I have a programming assignment that asks me to do mini-batch training. In particular, we are working with the MNIST dataset, which contains 60000 training samples. I would like to figure out the most efficient way to shuffle these images. The idea is to find a bijective hash (or permutation) $H$ on $\{0, 1, \cdots, 59999\}$ such that $X_{\text{shuffled}}[H[i]] = X_{\text{original}}[i]$ effective shuffles the dataset. In other words, $H$ maps the $i$-th element in the original dataset to the $H[i]$-th element in the shuffled dataset. Additionally, the permutation $H$ should have a long cycle, so that I won't get the same order every few shuffles. To clarify, I will do successive shuffles based on the current one, e.g.
\begin{aligned} X_{\text{shuffled}}[H[i]] =& X_{\text{original}}[i] \\ X_{\text{doubly shuffled}}[H[i]] =& X_{\text{shuffled}}[i] \\ X_{\text{triply shuffled}}[H[i]] =& X_{\text{doubly shuffled}}[i] \\ \cdots \end{aligned}
By "$H$ should have a long cycle", I mean I don't want to see something like $X_{\text{triply shuffled}} = X_{\text{original}}$.
I heard that I can let $H[i] = (A \times i) \bmod 60000$, where $A$ is an integer coprime with 60000. I picked $A = 999999000001$ with the hope that such a large prime can give me some randomness, but it just maps everything to themselves
>>> np.all(np.array([(999999000001 * i) % 60000 for i in range(60000)]) == np.arange(60000))
True
On the other hand, a small $A$ gives a more promising result, but it still does not seem very random
>>> np.sum(np.array([(11 * i) % 60000 for i in range(60000)]) == np.arange(60000))
10
>>> [(11 * i) % 60000 for i in range(60000)][-10:]

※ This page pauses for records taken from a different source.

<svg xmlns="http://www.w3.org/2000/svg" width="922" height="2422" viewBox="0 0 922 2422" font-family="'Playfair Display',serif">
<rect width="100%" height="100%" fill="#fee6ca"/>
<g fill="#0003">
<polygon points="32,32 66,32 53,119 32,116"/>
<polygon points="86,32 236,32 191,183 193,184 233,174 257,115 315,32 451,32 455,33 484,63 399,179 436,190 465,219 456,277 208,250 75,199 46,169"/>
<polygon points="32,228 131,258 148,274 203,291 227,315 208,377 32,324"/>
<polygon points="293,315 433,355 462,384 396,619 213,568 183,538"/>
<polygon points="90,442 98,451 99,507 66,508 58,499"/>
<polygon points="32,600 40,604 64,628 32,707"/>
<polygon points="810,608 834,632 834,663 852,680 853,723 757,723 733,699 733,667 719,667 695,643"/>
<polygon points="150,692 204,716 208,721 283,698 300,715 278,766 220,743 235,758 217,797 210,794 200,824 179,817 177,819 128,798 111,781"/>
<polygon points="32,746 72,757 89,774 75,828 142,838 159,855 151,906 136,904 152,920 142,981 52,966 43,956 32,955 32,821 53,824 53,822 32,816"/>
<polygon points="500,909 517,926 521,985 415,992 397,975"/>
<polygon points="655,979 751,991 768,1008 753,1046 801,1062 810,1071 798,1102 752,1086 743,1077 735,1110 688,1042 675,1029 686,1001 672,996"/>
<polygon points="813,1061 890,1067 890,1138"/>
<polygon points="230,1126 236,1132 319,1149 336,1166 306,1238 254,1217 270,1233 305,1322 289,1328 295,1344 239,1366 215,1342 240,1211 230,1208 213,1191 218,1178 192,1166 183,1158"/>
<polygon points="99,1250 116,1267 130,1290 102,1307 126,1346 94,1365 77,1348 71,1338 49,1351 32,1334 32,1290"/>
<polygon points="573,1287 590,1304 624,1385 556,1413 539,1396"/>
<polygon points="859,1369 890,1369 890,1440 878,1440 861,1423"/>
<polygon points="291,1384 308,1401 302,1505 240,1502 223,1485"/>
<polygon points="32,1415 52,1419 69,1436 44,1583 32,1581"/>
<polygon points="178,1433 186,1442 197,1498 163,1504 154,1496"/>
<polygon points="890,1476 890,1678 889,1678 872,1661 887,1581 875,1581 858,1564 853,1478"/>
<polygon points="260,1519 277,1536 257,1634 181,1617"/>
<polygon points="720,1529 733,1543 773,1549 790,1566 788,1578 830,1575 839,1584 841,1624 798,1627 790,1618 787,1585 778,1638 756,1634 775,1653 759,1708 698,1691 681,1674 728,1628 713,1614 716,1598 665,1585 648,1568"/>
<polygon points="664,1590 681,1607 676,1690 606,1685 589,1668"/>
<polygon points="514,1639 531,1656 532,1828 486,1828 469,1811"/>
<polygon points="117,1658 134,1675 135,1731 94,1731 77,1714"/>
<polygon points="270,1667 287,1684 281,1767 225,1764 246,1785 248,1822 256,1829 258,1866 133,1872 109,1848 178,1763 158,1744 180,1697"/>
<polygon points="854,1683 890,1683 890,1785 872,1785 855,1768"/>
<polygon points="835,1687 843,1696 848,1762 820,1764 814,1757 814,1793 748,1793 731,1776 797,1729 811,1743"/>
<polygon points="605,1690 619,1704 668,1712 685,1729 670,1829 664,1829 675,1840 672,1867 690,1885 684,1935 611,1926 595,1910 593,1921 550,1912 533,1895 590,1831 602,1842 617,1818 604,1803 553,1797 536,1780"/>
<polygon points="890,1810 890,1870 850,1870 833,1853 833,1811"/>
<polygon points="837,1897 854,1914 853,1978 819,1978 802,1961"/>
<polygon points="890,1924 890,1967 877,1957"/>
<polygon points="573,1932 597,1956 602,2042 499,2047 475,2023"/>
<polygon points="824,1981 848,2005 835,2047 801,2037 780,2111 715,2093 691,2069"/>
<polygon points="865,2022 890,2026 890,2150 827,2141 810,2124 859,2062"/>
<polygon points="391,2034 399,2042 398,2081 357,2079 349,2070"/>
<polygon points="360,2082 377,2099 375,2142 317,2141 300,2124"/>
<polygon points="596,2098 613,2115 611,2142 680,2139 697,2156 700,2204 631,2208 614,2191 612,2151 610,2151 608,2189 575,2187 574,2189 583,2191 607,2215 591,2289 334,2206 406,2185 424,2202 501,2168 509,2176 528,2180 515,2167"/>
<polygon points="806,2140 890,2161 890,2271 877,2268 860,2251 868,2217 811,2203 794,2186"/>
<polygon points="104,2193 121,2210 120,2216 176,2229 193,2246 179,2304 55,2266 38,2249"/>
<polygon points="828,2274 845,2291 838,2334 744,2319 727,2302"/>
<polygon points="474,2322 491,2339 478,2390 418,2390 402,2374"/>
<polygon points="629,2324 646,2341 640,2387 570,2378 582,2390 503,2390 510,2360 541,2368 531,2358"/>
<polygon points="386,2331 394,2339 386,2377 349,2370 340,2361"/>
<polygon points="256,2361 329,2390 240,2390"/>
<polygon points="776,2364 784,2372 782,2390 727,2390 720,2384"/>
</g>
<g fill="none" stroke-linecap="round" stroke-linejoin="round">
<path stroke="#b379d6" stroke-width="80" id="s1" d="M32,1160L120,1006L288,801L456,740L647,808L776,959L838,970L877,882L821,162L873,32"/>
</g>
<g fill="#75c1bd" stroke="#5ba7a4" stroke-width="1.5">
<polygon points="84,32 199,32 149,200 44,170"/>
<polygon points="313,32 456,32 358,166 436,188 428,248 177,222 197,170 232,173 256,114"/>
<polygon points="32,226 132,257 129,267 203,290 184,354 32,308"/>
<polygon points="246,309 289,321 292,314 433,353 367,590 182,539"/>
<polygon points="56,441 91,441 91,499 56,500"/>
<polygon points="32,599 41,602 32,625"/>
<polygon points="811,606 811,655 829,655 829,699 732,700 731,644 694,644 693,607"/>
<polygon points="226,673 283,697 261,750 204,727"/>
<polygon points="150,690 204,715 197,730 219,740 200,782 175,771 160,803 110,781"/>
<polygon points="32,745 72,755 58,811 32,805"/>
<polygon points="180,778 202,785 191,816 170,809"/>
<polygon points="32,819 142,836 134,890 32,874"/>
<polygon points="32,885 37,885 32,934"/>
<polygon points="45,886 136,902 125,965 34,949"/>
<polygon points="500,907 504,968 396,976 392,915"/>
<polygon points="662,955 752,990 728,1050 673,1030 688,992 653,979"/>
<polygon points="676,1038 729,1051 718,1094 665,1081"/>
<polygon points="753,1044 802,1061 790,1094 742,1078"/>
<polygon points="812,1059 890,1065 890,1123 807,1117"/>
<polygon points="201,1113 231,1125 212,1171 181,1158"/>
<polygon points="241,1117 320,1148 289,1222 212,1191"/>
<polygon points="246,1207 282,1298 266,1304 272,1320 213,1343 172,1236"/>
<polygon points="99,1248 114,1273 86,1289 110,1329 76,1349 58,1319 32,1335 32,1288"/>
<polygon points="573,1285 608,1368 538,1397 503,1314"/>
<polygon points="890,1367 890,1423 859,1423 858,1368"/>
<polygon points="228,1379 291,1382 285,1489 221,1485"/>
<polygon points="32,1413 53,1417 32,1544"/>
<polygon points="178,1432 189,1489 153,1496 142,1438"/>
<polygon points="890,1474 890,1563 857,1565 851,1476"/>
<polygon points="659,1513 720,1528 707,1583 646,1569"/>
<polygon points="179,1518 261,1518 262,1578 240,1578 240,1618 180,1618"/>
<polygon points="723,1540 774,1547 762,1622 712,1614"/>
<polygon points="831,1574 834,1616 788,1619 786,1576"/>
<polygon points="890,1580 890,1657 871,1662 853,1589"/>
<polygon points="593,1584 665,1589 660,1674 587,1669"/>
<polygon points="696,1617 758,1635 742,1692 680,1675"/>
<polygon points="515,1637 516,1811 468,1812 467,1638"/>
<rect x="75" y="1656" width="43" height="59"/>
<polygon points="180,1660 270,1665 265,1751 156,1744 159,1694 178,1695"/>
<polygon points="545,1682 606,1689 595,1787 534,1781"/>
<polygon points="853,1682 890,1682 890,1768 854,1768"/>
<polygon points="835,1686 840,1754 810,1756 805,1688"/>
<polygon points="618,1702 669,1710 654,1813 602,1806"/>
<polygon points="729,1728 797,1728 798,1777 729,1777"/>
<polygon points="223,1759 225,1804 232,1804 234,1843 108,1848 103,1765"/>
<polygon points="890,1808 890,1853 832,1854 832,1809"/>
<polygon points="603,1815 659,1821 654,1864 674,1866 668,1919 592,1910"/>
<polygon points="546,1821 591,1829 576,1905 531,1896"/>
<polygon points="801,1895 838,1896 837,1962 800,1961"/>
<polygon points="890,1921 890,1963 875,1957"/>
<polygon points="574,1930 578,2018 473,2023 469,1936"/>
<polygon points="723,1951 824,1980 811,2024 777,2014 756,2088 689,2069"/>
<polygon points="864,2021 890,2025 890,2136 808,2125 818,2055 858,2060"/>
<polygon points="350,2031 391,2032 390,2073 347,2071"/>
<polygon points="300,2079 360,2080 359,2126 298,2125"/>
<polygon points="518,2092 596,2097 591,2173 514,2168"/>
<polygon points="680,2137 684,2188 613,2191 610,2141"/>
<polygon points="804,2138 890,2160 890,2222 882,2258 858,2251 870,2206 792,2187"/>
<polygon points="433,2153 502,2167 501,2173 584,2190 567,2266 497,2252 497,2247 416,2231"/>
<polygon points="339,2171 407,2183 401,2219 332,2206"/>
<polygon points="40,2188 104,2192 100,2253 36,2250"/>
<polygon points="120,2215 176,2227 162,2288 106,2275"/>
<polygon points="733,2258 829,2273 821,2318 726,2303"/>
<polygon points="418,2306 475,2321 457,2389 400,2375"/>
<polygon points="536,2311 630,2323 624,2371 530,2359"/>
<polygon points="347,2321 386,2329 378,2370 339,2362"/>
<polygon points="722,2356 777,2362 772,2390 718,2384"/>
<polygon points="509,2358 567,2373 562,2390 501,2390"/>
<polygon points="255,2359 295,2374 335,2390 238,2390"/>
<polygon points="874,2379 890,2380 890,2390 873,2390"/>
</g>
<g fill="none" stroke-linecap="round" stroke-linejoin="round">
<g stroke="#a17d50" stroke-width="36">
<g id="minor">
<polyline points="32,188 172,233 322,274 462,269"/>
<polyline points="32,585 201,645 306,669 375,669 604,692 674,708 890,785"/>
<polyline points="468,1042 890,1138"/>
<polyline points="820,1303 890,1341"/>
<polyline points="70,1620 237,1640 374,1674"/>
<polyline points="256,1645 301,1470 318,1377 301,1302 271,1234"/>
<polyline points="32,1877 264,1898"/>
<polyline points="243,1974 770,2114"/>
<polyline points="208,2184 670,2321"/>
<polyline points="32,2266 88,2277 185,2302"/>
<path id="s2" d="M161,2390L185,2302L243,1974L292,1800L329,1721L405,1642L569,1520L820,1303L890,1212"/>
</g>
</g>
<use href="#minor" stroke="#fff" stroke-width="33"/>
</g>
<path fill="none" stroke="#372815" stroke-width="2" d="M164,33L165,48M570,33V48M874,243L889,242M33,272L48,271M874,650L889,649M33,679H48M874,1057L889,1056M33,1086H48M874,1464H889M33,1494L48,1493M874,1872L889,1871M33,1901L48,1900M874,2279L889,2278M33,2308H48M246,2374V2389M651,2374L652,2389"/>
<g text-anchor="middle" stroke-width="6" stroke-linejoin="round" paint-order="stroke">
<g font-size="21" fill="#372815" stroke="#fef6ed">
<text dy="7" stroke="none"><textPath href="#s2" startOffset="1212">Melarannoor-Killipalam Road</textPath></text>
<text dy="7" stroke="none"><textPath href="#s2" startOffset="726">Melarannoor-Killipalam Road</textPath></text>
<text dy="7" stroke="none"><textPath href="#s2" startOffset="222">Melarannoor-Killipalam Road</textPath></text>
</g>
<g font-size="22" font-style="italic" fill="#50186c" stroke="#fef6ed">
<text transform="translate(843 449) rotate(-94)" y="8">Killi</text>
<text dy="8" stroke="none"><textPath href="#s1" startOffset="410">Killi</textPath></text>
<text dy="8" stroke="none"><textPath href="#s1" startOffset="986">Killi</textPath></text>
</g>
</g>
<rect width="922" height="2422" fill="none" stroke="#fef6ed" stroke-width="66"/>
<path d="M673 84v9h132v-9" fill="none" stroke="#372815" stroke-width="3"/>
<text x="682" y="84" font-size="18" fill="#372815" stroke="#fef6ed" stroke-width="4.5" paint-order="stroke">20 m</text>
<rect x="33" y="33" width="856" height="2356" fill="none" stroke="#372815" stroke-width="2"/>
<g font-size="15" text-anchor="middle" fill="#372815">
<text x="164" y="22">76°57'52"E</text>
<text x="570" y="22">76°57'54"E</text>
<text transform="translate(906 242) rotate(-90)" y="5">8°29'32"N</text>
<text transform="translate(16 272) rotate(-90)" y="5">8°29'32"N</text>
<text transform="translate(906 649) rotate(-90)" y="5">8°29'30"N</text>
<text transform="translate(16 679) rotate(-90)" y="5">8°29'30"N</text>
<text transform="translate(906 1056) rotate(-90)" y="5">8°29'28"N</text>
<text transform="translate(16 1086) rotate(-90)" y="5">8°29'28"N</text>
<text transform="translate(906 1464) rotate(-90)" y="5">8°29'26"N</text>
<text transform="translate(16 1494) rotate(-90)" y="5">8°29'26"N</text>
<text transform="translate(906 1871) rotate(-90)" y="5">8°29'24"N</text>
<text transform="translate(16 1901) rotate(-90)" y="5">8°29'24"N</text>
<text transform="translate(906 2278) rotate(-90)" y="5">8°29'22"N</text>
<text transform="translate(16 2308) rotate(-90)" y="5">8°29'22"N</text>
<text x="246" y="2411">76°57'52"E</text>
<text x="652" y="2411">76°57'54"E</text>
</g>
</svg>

[59890, 59901, 59912, 59923, 59934, 59945, 59956, 59967, 59978, 59989]
There are other methods like doing a Fisher-Yates shuffle on the indices $0, 1, \cdots, 59999$ and using it as $H$, but I am not sure how that will work since essentially I am calling Fisher-Yates once and use its result successively.
How can I improve the randomness and period of $H$?
As a bonus, why is $(A \times i) \bmod 60000$ guaranteed to be bijective when $\operatorname*{GCD}(A, 60000) = 1$? I know nothing about number theory but I am curious.